Dortmund – Das Bürgergeld war eine der zentralen sozialen Reformen der Ampel-Koalition. Dabei sollte wieder der Fokus auf der Qualifizierung und Weiterbildung der Arbeitslosen gelegt werden, statt lediglich auf eine schnelle Vermittlung zu setzen. Doch mit der schwachen Wirtschaft und klammen Kassen stehen die Ausgaben für die Empfänger in der Kritik – und damit mögliche Sparmaßnahmen.

Arbeitspflicht für Bürgergeld-Empfänger: Was ein Jobcenter-Chef vom Vorstoß hält

Besonders die sogenannten „Totalverweigerer“, die mehrfach Jobangebote ablehnen, sind im Fokus. Die CDU will ihnen den Regelsatz komplett streichen. Zudem fordern CDU, FDP und AfD eine Arbeitspflicht. Diese sieht gemeinnützige Tätigkeiten vor. Marcus Weichert ist Geschäftsführer des Jobcenters in Dortmund. Im Interview spricht er über den Vorschlag und die besten Wege, um Bürgergeld-Empfänger in Arbeit zu vermitteln.

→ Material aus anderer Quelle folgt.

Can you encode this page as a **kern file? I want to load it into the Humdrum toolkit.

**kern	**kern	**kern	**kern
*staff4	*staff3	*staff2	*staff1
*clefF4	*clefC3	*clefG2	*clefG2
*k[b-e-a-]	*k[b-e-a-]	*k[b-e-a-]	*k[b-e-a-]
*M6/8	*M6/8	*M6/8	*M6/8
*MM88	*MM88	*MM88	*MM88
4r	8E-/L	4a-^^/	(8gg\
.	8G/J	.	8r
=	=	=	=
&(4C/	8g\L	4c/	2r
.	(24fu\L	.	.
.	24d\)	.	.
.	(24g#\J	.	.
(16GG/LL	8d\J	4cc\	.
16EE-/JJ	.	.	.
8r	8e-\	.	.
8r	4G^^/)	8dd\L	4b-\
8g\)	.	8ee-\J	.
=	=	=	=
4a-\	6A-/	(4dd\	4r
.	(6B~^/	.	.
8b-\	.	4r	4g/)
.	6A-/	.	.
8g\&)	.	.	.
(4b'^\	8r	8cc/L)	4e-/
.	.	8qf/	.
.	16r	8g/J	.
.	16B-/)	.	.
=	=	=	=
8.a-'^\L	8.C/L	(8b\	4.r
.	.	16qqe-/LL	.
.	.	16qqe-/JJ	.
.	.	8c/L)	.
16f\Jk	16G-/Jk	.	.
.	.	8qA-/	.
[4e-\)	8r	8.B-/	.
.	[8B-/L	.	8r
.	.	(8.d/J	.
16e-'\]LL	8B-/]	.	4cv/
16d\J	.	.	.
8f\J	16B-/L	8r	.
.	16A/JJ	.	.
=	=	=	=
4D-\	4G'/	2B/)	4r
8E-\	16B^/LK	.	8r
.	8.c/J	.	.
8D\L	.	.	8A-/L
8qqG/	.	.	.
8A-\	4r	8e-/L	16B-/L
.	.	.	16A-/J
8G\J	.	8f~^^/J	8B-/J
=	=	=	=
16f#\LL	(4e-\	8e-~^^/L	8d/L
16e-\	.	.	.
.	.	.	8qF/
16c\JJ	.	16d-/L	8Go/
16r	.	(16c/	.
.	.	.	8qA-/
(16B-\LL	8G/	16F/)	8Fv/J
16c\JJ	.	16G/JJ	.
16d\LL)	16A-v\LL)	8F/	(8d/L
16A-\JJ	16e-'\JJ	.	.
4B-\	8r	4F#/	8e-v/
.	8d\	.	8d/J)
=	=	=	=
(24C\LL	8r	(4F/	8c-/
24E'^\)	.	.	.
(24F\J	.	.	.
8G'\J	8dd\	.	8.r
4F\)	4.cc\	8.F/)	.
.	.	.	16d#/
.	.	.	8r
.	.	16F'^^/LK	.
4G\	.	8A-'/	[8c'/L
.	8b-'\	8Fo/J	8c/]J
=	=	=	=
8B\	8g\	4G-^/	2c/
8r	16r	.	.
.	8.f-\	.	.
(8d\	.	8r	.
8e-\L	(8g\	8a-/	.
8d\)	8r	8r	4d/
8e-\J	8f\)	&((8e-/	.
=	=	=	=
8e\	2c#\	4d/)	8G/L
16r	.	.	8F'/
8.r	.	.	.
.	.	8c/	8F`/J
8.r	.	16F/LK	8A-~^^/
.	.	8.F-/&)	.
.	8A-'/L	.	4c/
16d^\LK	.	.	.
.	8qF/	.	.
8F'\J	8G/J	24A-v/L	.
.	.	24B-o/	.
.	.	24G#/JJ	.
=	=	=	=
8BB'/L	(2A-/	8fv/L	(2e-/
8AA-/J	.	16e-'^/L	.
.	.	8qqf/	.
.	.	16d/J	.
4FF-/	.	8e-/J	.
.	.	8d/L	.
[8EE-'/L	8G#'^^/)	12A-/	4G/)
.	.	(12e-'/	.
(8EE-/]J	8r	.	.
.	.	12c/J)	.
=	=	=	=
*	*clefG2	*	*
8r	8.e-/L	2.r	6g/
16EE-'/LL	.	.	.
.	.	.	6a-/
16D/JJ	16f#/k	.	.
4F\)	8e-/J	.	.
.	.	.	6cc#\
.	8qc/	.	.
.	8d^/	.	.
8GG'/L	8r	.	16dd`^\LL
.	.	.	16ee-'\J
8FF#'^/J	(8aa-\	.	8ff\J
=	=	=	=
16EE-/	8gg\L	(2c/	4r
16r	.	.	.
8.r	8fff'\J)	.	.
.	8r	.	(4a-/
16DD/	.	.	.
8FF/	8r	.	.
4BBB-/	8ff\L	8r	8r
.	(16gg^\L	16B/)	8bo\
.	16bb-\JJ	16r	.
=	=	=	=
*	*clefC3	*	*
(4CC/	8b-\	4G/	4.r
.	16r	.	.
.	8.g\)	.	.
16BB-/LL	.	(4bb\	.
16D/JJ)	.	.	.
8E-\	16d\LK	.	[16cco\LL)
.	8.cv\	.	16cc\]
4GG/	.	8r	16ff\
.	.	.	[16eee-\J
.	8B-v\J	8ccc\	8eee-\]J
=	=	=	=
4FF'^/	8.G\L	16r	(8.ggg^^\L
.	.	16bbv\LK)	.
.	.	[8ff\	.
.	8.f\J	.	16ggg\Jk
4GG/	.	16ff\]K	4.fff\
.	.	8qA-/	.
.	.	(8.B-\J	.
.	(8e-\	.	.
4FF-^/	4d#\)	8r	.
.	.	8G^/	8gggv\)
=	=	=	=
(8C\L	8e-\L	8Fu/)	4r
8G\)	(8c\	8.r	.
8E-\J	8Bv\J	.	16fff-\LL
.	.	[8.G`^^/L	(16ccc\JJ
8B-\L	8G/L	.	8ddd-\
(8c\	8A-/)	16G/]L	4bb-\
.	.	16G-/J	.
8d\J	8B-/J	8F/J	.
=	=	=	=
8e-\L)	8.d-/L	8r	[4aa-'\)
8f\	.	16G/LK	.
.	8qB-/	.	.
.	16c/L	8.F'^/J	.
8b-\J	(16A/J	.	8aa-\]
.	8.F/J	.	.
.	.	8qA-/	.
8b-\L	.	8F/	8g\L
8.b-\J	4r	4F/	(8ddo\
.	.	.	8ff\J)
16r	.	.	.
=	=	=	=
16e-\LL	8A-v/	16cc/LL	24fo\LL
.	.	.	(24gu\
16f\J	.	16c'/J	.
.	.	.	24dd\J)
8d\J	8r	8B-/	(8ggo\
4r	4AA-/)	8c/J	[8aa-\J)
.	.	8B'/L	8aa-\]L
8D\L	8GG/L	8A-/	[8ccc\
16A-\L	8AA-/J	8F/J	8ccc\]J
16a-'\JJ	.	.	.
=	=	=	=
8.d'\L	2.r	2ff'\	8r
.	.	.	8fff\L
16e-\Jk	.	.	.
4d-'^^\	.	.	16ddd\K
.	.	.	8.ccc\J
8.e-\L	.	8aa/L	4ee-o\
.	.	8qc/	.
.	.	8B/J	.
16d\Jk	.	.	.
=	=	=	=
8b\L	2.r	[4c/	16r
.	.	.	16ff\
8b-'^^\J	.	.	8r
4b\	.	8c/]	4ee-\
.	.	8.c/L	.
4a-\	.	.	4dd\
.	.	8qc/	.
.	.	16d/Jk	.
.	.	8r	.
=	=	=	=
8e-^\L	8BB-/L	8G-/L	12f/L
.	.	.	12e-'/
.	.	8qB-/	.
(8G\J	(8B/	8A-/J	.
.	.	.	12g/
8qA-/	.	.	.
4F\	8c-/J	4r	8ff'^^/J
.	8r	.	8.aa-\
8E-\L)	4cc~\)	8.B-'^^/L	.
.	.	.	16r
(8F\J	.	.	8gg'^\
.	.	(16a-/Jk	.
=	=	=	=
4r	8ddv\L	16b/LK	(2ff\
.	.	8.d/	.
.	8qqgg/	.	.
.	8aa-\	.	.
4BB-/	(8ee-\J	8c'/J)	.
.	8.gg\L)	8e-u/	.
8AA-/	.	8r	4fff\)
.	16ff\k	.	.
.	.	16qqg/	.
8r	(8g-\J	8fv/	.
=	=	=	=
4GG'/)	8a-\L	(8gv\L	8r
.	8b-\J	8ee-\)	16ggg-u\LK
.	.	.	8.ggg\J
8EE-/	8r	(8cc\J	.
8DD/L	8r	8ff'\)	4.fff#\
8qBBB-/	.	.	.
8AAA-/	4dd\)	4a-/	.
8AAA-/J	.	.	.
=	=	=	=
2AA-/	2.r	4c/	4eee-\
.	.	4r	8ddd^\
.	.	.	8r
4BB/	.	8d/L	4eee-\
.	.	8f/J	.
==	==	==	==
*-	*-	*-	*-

Herr Weichert, im Wahlkampf gibt es die Forderung nach einer Arbeitspflicht für Bürgergeld-Empfänger. Sie sollen gemeinnützig arbeiten. Die Stadt Schwerin ist im vergangenen Dezember bereits vorgeprescht und hat das Modell beschlossen. Es soll über Arbeitsgelegenheiten, Ein-Euro-Jobs, umgesetzt werden. Was halten Sie davon?

Man muss aufpassen, wenn man das Prädikat gemeinnützige Tätigkeit verwendet. Es muss wirklich gemeinnützig sein. Das heißt, es ist eine zusätzliche Aufgabe, die von keinem gewerblichen Unternehmen mit Gewinnstreben betreibbar wäre. Da muss man sehr ehrlich und sachlich sein. Denn was natürlich nicht sein darf, ist, dass man dann über solche Instrumente gewerblichen Unternehmen Aufträge wegnimmt. Weil dann habe ich nichts weiter als nur eine Verschiebung. 

Haben Sie dazu ein Beispiel?

Wenn die Pflege von Grünflächen oder vom Straßenbegleitgrün eigentlich eine Aufgabe der jeweiligen Gemeinde ist, die über das Steueraufkommen ihrer Einwohner refinanziert werden müsste. Diese Aufgabe übernimmt dann ein gewerbliches Unternehmen im Auftrag der Stadt. Jetzt kommt man auf die Idee zu sagen, das könnte ja eigentlich auch gemeinnützig gemacht werden, dann fällt für das Unternehmen, das das vorher gemacht hat, diese Auftragsbasis weg. Ob ich dann auf lange Sicht wirklich etwas Positives am Arbeitsmarkt erreicht habe? Habe ich zumindest ein Fragezeichen dran.

Arbeitspflicht für Bürgergeld-Empfänger „kann immer nur eine Ultima Ratio sein“

Wann kann denn eine solche Arbeitsgelegenheit sinnvoll sein?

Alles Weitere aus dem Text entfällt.